Harsher demands and working conditions and lower level of pay are the grievances often aired by RTC employees. It is not uncommon to find decade experienced RTC employee drawing a salary lower than the entry-minimum salary of a state government employee. Here, the grievance assumes solid form when the skills and education levels are comparable. Additional Damocles sword of any possibility of privatization or closure hangs on the heads of corporations’ employees. With government employment no such possibility exists is the perception. Thus, comparatively poorer wages, perceived lack of job security, bleak future in the light of the losses recorded by the corporations make employees raise single point demand of “amalgamation” with the state government. They feel their minimum interests shall be taken care by being a part of state government, and for the same work quantum and duty demands. In the absence of social security in the country, perceived security offered by government job can’t be negated in value terms.

On an optimistic note

Transport sector is prime mover of the economy. India records comparatively higher logistics to GDP ratio percentages and this is a definite comparative disadvantage. As a nation we need to optimize on that front. Both goods and human travel are important components of national efforts using logistics. In any field, we can’t afford to have business discontinuities for long. Better continue to walk and even against the odds. Thus, immediate goal is to commence the operations again and at the earliest. This needs to happen without winner/loser identification and obvious loss of face associated with such efforts.

Truce has to happen in a dignified manner which is acceptable to all the stakeholders. Economical profit won’t define the entirety of the value that is getting generated by the organization, given its contribution in reducing the per capita emissions and reducing the requirement of per capita road space. These become even more value adding in urban spaces that are already choking under the heavy clouds of pollution and witnessing bumper-to-bumper traffic.
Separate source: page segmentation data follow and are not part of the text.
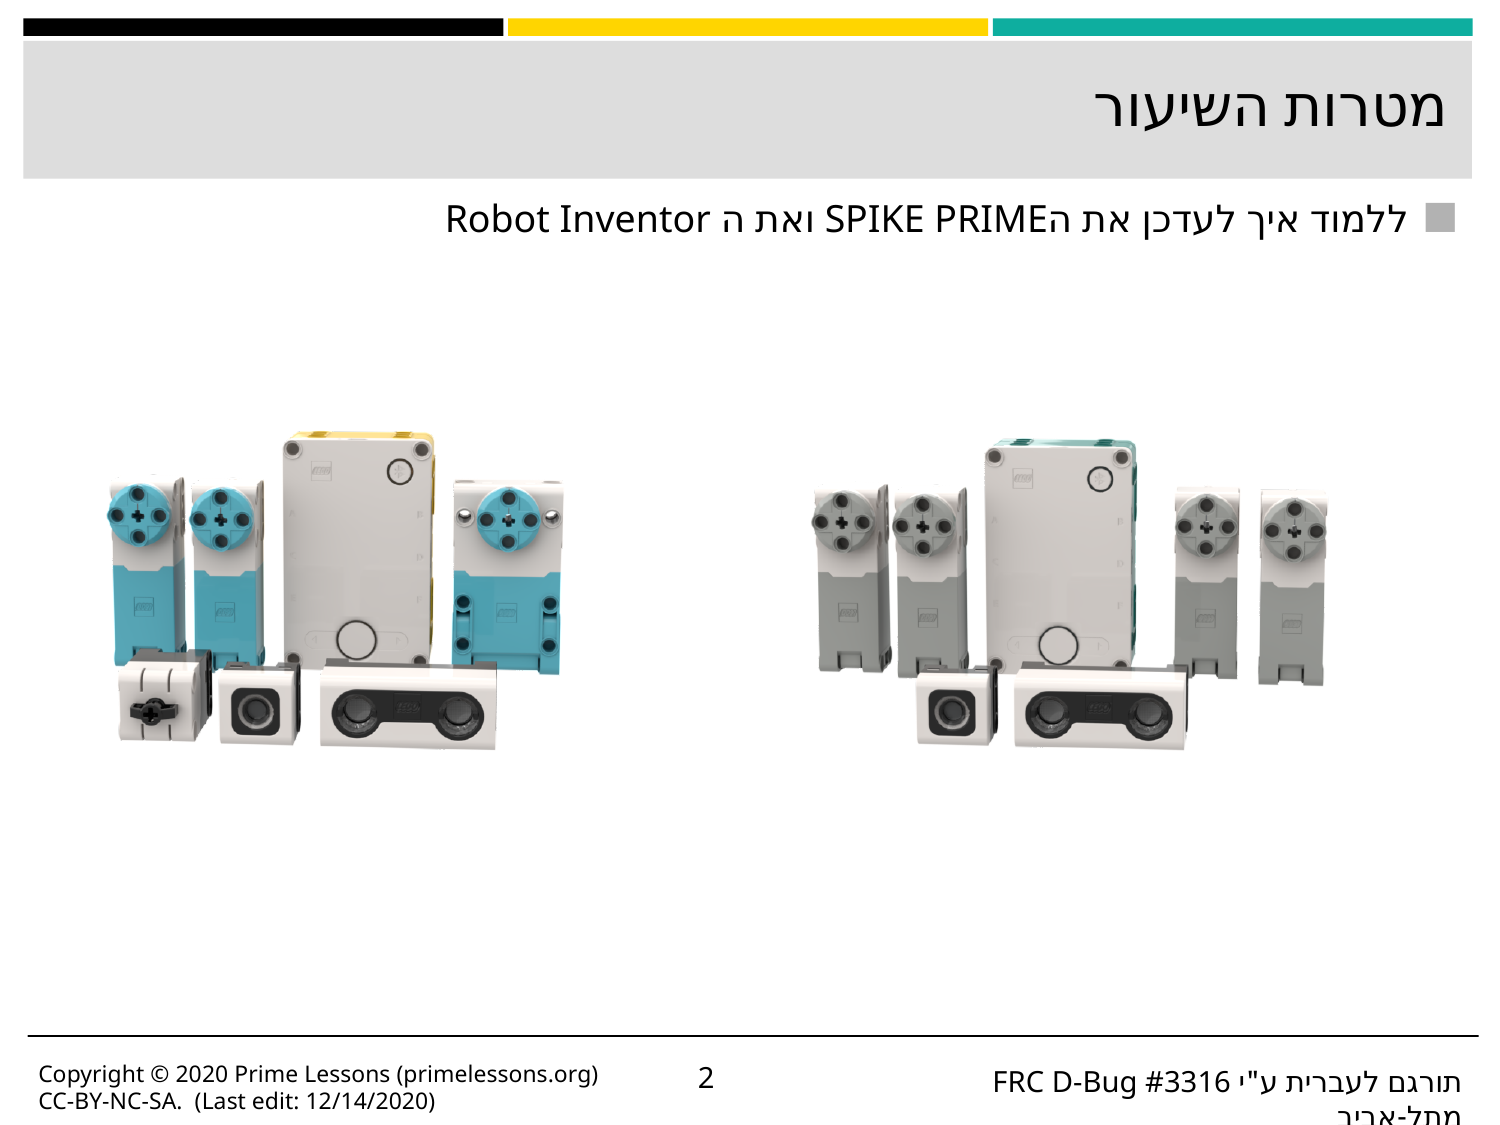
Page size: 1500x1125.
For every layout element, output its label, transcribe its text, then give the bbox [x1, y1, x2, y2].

title מטרות השיעור [28, 60, 1464, 148]
slide_number ‹#› [682, 1051, 810, 1112]
footer Copyright © 2020 Prime Lessons (primelessons.org) CC-BY-NC-SA. (Last edit: 12/14/2020) [23, 1051, 622, 1112]
picture [28, 358, 629, 810]
picture [749, 351, 1407, 845]
list ללמוד איך לעדכן את הSPIKE PRIME ואת ה Robot Inventor [25, 187, 1475, 583]
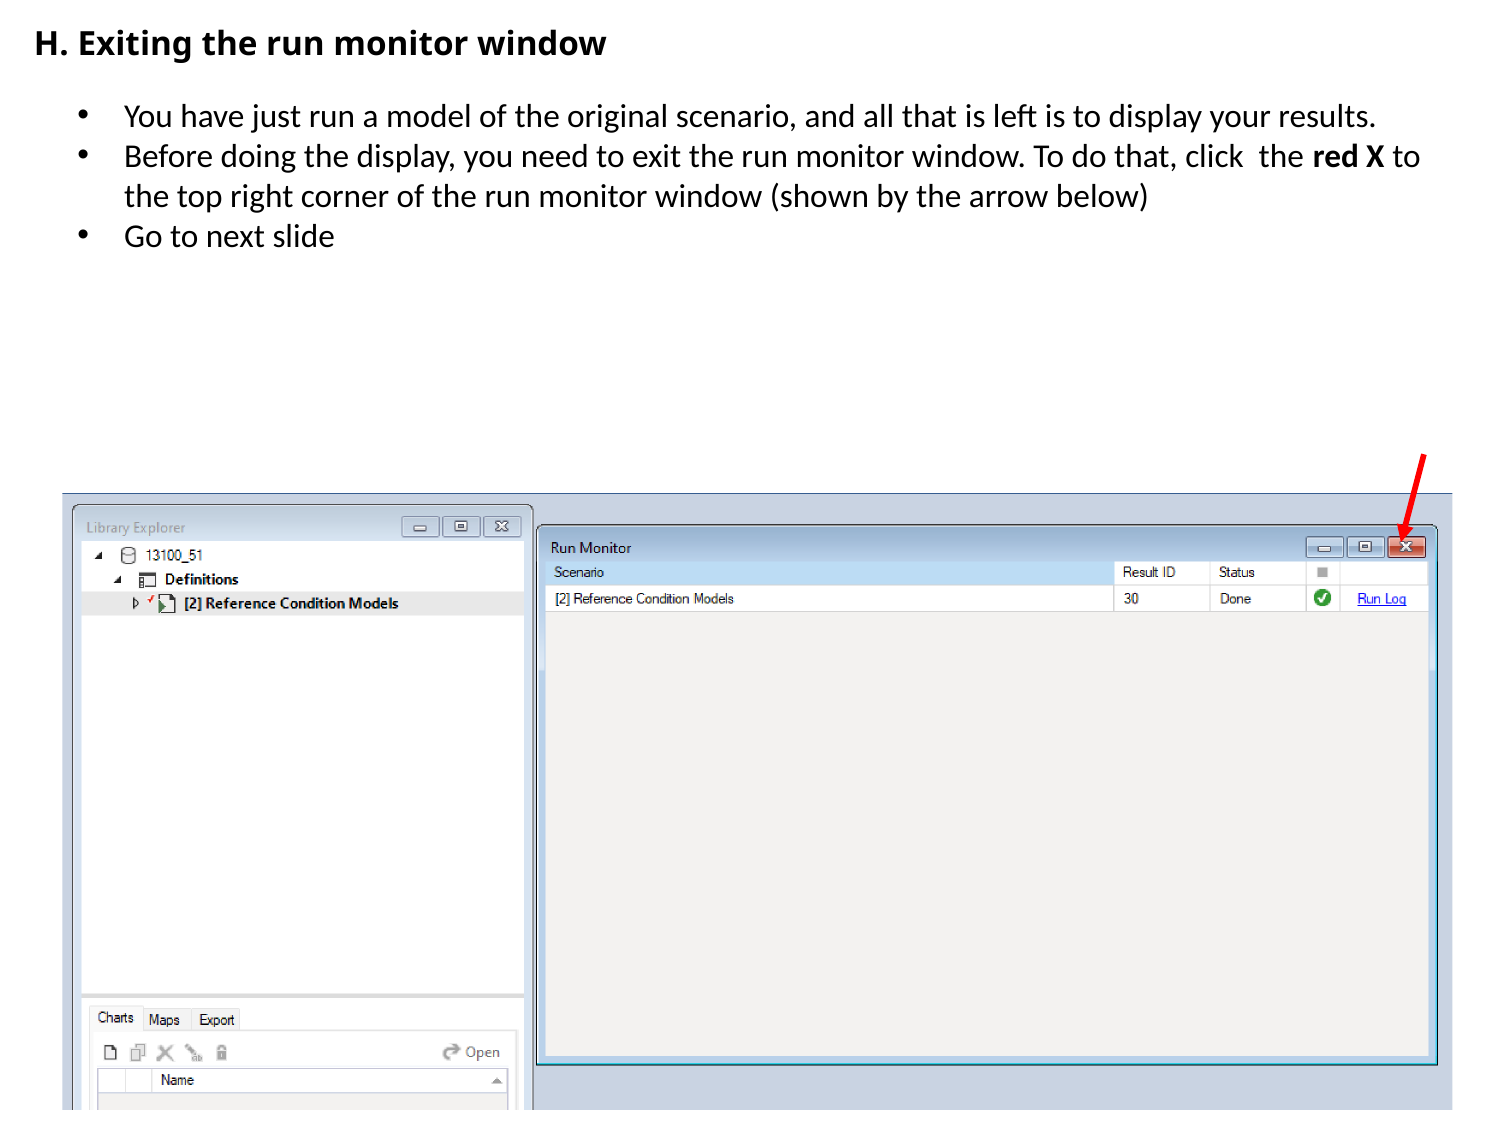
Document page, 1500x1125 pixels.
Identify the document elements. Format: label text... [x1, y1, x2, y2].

text_box H. Exiting the run monitor window [18, 15, 1424, 70]
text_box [61, 454, 1453, 1111]
text_box You have just run a model of the original scenario, and all that is left is to display your results. Before doing the display, you need to exit the run monitor window. To do that, click the red X to the top right corner of the run monitor window (shown by the arrow below) Go to next slide [62, 86, 1485, 302]
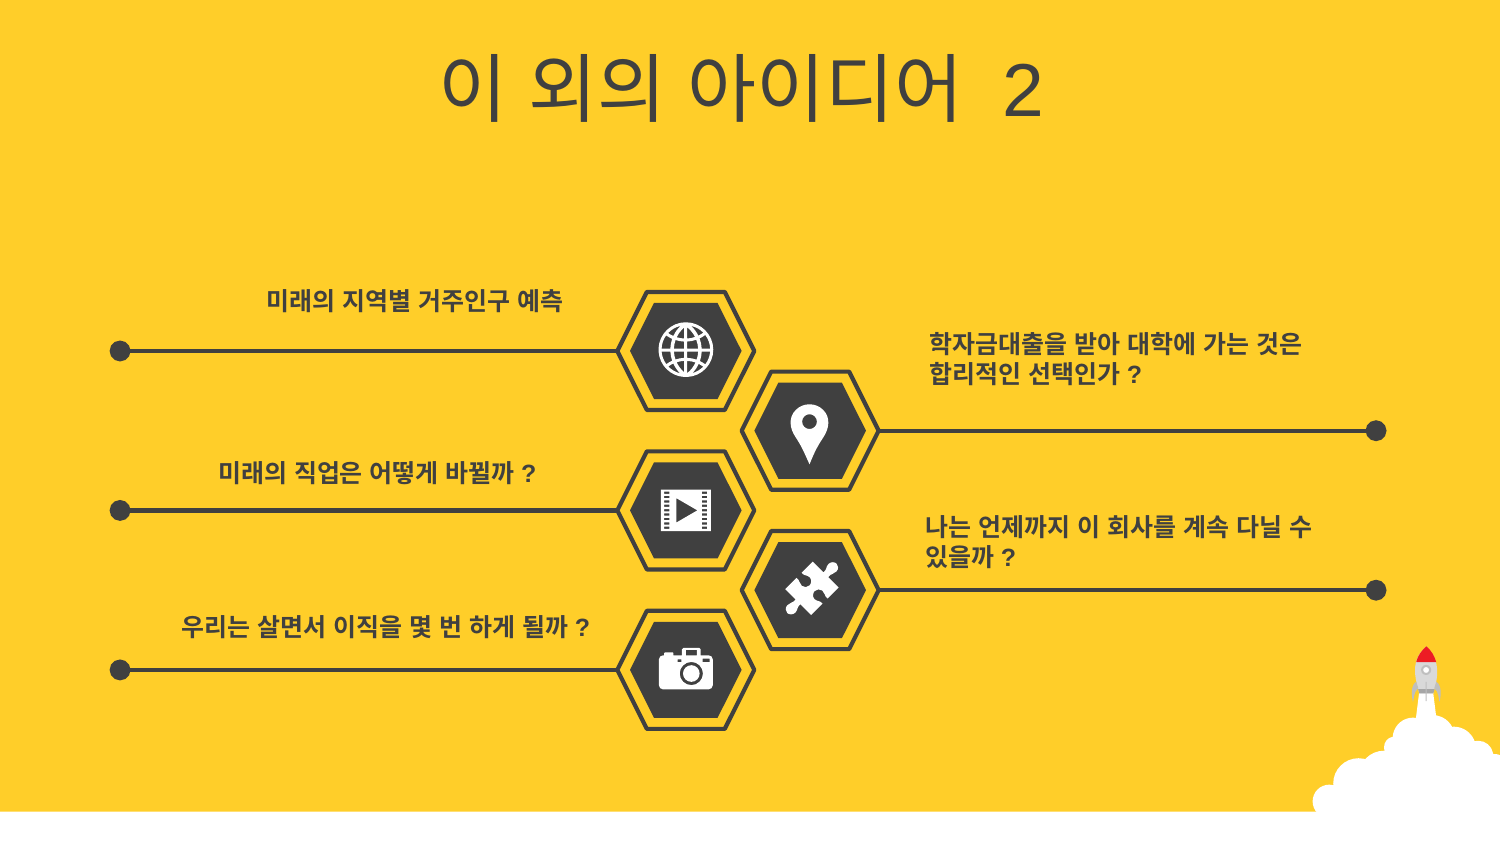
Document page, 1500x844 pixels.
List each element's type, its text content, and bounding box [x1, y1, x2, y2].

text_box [111, 593, 605, 651]
text_box 미래의 직업은 어떻게 바뀔까? [125, 450, 551, 495]
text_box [617, 291, 755, 411]
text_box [152, 237, 586, 325]
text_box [617, 610, 755, 730]
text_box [914, 318, 1341, 398]
text_box 나는 언제까지 이 회사를 계속 다닐 수 있을까? [911, 504, 1337, 579]
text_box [617, 451, 755, 570]
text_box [741, 371, 879, 490]
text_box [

These are big ticket achievement metrics from sustainability perspective too.

Professionalizing the management of RTCs including having a full-time sectoral experienced CEO/MD, having necessary leadership guidance through highly qualified & ethically sensitive boards, vesting operational autonomy with the corporation, and most importantly immunizing the corporation against the political interference of any sort shall address the problems of the corporations in the medium term. Last point of lack of political interference is a mandatory condition for such enterprises to survive and succeed. AMUL is one such shining example where it was allowed to flourish in non-political eco-system. Late Shri Tribhuvandas Patel ensured such a neutral and safe ground for the startup of 1940s. This needs to be replicated in case of RTCs too.

Leveraging the power of information systems, promoting transparency, and ensuring better governance shall align the interests of all right-thinking stakeholders. Then, winning over the employees shall be a step away. The hand that promises the professional operations to these institutions needs to be extended and subsequent walking-the-talk has to be ensured. Trust develops then and trust ensures subsequent execution with ease. Statesmanship and vision are required qualities for handling the current and similar situations. In many a case, getting qualified and well-intending advisors may be just a call away. To begin the earnest transformational journey and succeed over years, this may be the first important step to be taken. And the rest shall follow.